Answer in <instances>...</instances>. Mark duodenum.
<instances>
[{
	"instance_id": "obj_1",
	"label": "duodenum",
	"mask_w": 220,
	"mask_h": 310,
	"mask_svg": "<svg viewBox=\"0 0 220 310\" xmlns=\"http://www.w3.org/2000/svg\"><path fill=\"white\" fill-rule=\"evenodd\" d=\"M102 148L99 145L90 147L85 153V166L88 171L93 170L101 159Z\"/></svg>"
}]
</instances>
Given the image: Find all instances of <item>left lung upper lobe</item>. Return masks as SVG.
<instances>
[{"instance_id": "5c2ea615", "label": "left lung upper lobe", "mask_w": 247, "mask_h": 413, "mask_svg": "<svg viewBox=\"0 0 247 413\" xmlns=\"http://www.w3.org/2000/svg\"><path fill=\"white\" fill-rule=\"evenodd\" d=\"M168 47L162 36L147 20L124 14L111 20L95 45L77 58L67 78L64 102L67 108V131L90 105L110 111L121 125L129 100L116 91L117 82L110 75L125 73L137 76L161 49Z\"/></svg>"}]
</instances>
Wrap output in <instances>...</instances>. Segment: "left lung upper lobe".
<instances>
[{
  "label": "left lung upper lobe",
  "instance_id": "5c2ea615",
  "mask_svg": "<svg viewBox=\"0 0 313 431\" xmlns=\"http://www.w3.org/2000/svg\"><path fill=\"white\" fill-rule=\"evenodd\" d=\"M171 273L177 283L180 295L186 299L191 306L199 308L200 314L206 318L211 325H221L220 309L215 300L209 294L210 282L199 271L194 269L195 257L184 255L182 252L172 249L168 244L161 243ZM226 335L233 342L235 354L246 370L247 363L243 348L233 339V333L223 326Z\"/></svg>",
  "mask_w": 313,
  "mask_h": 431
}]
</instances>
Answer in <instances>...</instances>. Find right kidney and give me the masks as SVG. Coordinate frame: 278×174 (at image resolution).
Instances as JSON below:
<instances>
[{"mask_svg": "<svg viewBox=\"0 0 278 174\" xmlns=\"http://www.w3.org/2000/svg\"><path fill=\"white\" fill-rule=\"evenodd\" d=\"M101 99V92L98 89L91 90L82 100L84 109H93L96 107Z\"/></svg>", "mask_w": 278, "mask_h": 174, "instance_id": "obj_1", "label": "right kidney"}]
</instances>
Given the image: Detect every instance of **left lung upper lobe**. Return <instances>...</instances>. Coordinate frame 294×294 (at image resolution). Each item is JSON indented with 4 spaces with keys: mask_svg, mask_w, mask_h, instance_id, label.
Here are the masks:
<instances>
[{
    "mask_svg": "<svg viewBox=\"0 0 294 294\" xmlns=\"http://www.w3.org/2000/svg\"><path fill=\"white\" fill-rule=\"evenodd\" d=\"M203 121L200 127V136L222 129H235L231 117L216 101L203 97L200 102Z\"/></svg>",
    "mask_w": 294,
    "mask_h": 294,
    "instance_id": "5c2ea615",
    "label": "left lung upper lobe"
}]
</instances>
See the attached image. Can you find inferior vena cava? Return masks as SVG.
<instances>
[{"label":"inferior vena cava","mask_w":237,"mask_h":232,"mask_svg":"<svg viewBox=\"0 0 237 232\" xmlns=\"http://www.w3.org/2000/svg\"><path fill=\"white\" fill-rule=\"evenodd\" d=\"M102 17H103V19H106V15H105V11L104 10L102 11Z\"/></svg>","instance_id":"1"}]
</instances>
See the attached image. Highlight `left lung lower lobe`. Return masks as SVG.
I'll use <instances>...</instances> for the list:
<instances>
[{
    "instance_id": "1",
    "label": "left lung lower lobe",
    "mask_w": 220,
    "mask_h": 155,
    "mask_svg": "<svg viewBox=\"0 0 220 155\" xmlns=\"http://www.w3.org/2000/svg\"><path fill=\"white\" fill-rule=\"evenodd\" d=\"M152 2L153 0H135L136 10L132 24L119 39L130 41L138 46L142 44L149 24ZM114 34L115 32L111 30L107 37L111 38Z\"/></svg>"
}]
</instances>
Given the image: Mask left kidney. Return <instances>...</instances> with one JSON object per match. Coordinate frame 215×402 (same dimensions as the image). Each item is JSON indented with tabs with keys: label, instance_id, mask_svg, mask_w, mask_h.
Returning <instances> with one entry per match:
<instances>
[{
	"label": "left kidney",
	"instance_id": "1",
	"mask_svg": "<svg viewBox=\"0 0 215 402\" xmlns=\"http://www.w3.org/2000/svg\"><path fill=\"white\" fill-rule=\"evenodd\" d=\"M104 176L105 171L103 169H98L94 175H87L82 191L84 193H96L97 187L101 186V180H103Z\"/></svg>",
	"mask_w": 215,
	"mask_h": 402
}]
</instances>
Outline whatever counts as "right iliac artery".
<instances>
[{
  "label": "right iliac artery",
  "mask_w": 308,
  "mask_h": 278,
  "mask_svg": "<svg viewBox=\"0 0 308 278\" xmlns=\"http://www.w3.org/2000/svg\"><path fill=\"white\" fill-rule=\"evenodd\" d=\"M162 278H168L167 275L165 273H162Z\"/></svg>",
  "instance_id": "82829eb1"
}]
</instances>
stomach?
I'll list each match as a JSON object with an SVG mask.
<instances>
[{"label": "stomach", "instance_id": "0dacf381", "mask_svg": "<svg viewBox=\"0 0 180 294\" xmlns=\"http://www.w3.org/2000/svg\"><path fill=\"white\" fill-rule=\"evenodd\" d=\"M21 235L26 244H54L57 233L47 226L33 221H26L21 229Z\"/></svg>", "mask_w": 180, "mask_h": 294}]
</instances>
------------
Exercise goal: Copy word for word every line from the one containing "See the attached image. Can" through the last line above, including both ends.

Exercise solution:
See the attached image. Can you find inferior vena cava? Return masks as SVG.
<instances>
[{"label":"inferior vena cava","mask_w":237,"mask_h":232,"mask_svg":"<svg viewBox=\"0 0 237 232\" xmlns=\"http://www.w3.org/2000/svg\"><path fill=\"white\" fill-rule=\"evenodd\" d=\"M102 17H103V19H106V15H105V11L104 10L102 11Z\"/></svg>","instance_id":"1"}]
</instances>
See the attached image. Highlight `left lung lower lobe`. Return masks as SVG.
I'll use <instances>...</instances> for the list:
<instances>
[{
    "instance_id": "1",
    "label": "left lung lower lobe",
    "mask_w": 220,
    "mask_h": 155,
    "mask_svg": "<svg viewBox=\"0 0 220 155\" xmlns=\"http://www.w3.org/2000/svg\"><path fill=\"white\" fill-rule=\"evenodd\" d=\"M152 2L153 0H135L136 10L132 24L119 39L130 41L138 46L142 44L149 24ZM114 34L115 32L111 30L107 37L111 38Z\"/></svg>"
}]
</instances>
Given the image: Mask left kidney. Return <instances>...</instances> with one JSON object per match. Coordinate frame 215×402 (same dimensions as the image). Each item is JSON indented with tabs with keys: label, instance_id, mask_svg, mask_w, mask_h.
Returning <instances> with one entry per match:
<instances>
[{
	"label": "left kidney",
	"instance_id": "1",
	"mask_svg": "<svg viewBox=\"0 0 215 402\" xmlns=\"http://www.w3.org/2000/svg\"><path fill=\"white\" fill-rule=\"evenodd\" d=\"M104 176L105 171L103 169H98L94 175H87L82 191L84 193H96L97 187L101 186V180H103Z\"/></svg>",
	"mask_w": 215,
	"mask_h": 402
}]
</instances>
Outline whatever counts as "right iliac artery".
<instances>
[{
  "label": "right iliac artery",
  "mask_w": 308,
  "mask_h": 278,
  "mask_svg": "<svg viewBox=\"0 0 308 278\" xmlns=\"http://www.w3.org/2000/svg\"><path fill=\"white\" fill-rule=\"evenodd\" d=\"M162 278H168L167 275L165 273H162Z\"/></svg>",
  "instance_id": "82829eb1"
}]
</instances>
stomach?
I'll list each match as a JSON object with an SVG mask.
<instances>
[{"label": "stomach", "instance_id": "0dacf381", "mask_svg": "<svg viewBox=\"0 0 180 294\" xmlns=\"http://www.w3.org/2000/svg\"><path fill=\"white\" fill-rule=\"evenodd\" d=\"M21 235L26 244H54L57 233L47 226L33 221H26L21 229Z\"/></svg>", "mask_w": 180, "mask_h": 294}]
</instances>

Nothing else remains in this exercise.